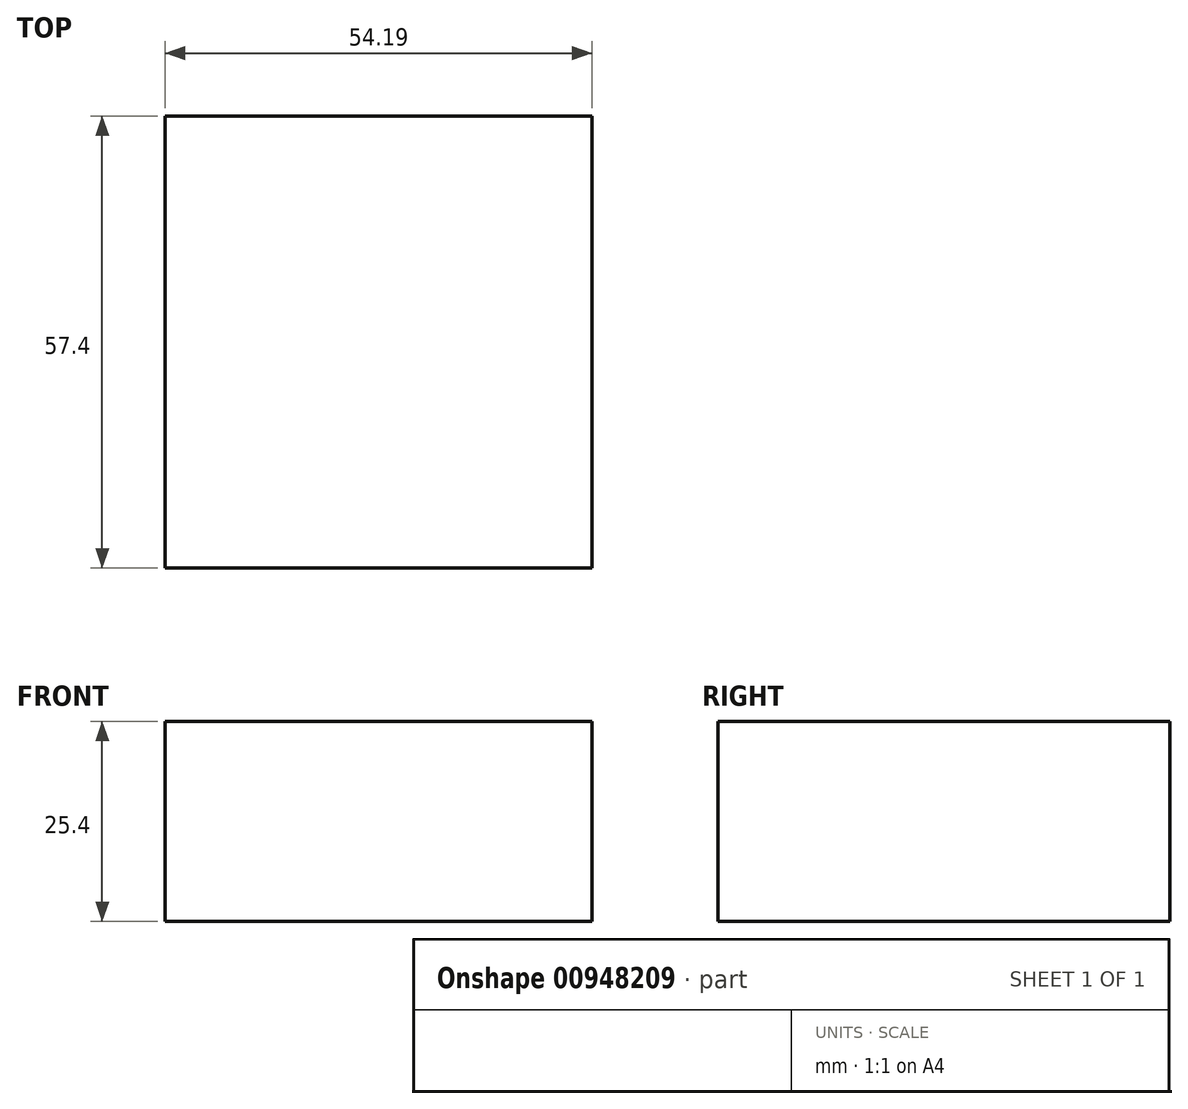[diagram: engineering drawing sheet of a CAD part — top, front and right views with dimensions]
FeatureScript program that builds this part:
annotation { "Feature Type Name" : "Feature", "Feature Type Description" : "" }
export const myFeature = defineFeature(function(context is Context, id is Id, definition is map)
    precondition{}
    {
        {
            var Q0;
            Q0=qCreatedBy(makeId("Top.planeOp"),FACE);
            var sketch = newSketch(context, id + "F0", { "sketchPlane" : qUnion([Q0])});
            skLineSegment(sketch, "E0.bottom", {"start": v(-26.75, 18.83) * mm, "end": v(27.44, 18.83) * mm});
            skLineSegment(sketch, "E0.top", {"start": v(-26.75, -38.57) * mm, "end": v(27.44, -38.57) * mm});
            skLineSegment(sketch, "E0.left", {"start": v(-26.75, 18.83) * mm, "end": v(-26.75, -38.57) * mm});
            skLineSegment(sketch, "E0.right", {"start": v(27.44, 18.83) * mm, "end": v(27.44, -38.57) * mm});
            skSolve(sketch);
        }
        {
            var Q0;
            Q0 = qSketchRegion(id + "F0", true);
            extrude(context, id + "F1", {"entities" : qUnion([Q0]), "depth" : 25.4 * mm, "offsetDistance" : 25.4 * mm});
        }
    });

Request –
Locate every line in the data above that contains the word "context" and copy each such line in full.

Task response –
export const myFeature = defineFeature(function(context is Context, id is Id, definition is map)
            var sketch = newSketch(context, id + "F0", { "sketchPlane" : qUnion([Q0])});
            extrude(context, id + "F1", {"entities" : qUnion([Q0]), "depth" : 25.4 * mm, "offsetDistance" : 25.4 * mm});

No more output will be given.